Given n, generate all structurally unique BST's (binary search trees) that store values 1...n.
For example,
Given n = 3, your program should return all 5 unique BST's shown below.
1 3 3 2 1
\ / / / \ \
3 2 1 1 3 2
/ / \ \
2 1 2 3
Solution1:
划分左右子树,递归构造
public List<TreeNode> generateTrees0(int n) {
return generate(1, n);
}
public List<TreeNode> generate(int start, int end) {
List<TreeNode> trees = new ArrayList<TreeNode>();
if(start>end) {
trees.add(null);
return trees;
}
for(int i=start; i<=end; i++) {
List<TreeNode> leftTrees = generate(start, i-1);
List<TreeNode> rightTrees = generate(i+1, end);
for(int j=0; j<leftTrees.size(); j++) {
for(int k=0; k<rightTrees.size(); k++) {
TreeNode root = new TreeNode(i);
root.left = leftTrees.get(j);
root.right = rightTrees.get(k);
trees.add(root);
}
}
}
return trees;
}
Solution2:
用DP数组保存前面的结果。后面的计算在使用DP数组添加右子树的时候,需要加上root节点的值。

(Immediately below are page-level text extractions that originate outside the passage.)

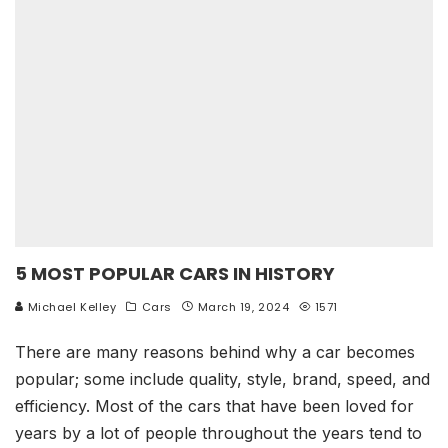
5 MOST POPULAR CARS IN HISTORY
Michael Kelley
Cars
March 19, 2024
1571
There are many reasons behind why a car becomes
popular; some include quality, style, brand, speed, and
efficiency. Most of the cars that have been loved for
years by a lot of people throughout the years tend to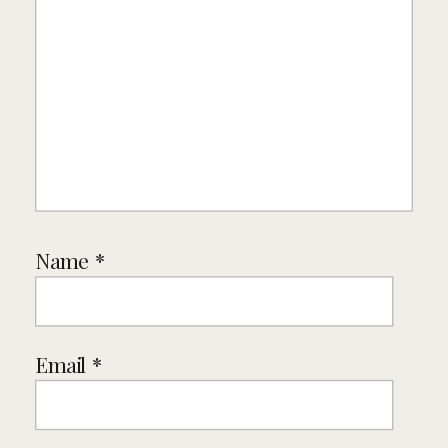
Name
*
Email
*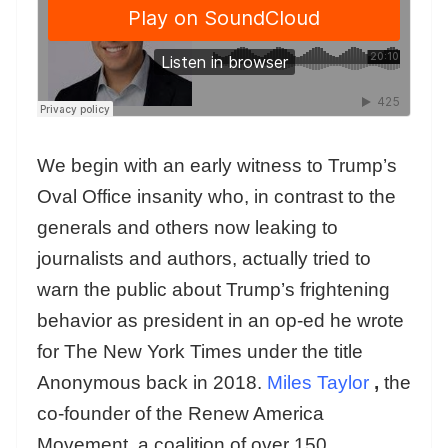
We begin with an early witness to Trump’s
Oval Office insanity who, in contrast to the
generals and others now leaking to
journalists and authors, actually tried to
warn the public about Trump’s frightening
behavior as president in an op-ed he wrote
for The New York Times under the title
Anonymous back in 2018.
Miles Taylor
,
the
co-founder of the Renew America
Movement, a coalition of over 150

public List<TreeNode> generateTrees(int n) {
List<TreeNode>[] trees = new List[n+1];
trees[0] = new ArrayList<TreeNode>();
trees[0].add(null);
for(int i=1; i<=n; i++) {
trees[i] = new ArrayList<TreeNode>();
for(int j=0; j<i; j++) {
List<TreeNode> leftTrees = trees[j];
List<TreeNode> rightTrees = trees[i-j-1];
for(TreeNode left: leftTrees) {
for(TreeNode right: rightTrees) {
TreeNode root = new TreeNode(j+1);
root.left = left;
root.right = copy(right, j+1);
trees[i].add(root);
}
}
}
}
return trees[n];
}
public TreeNode copy(TreeNode node, int offset) {
if(node == null) return null;
TreeNode newNode = new TreeNode(node.val+offset);
newNode.left = copy(node.left, offset);
newNode.right = copy(node.right, offset);
return newNode;
}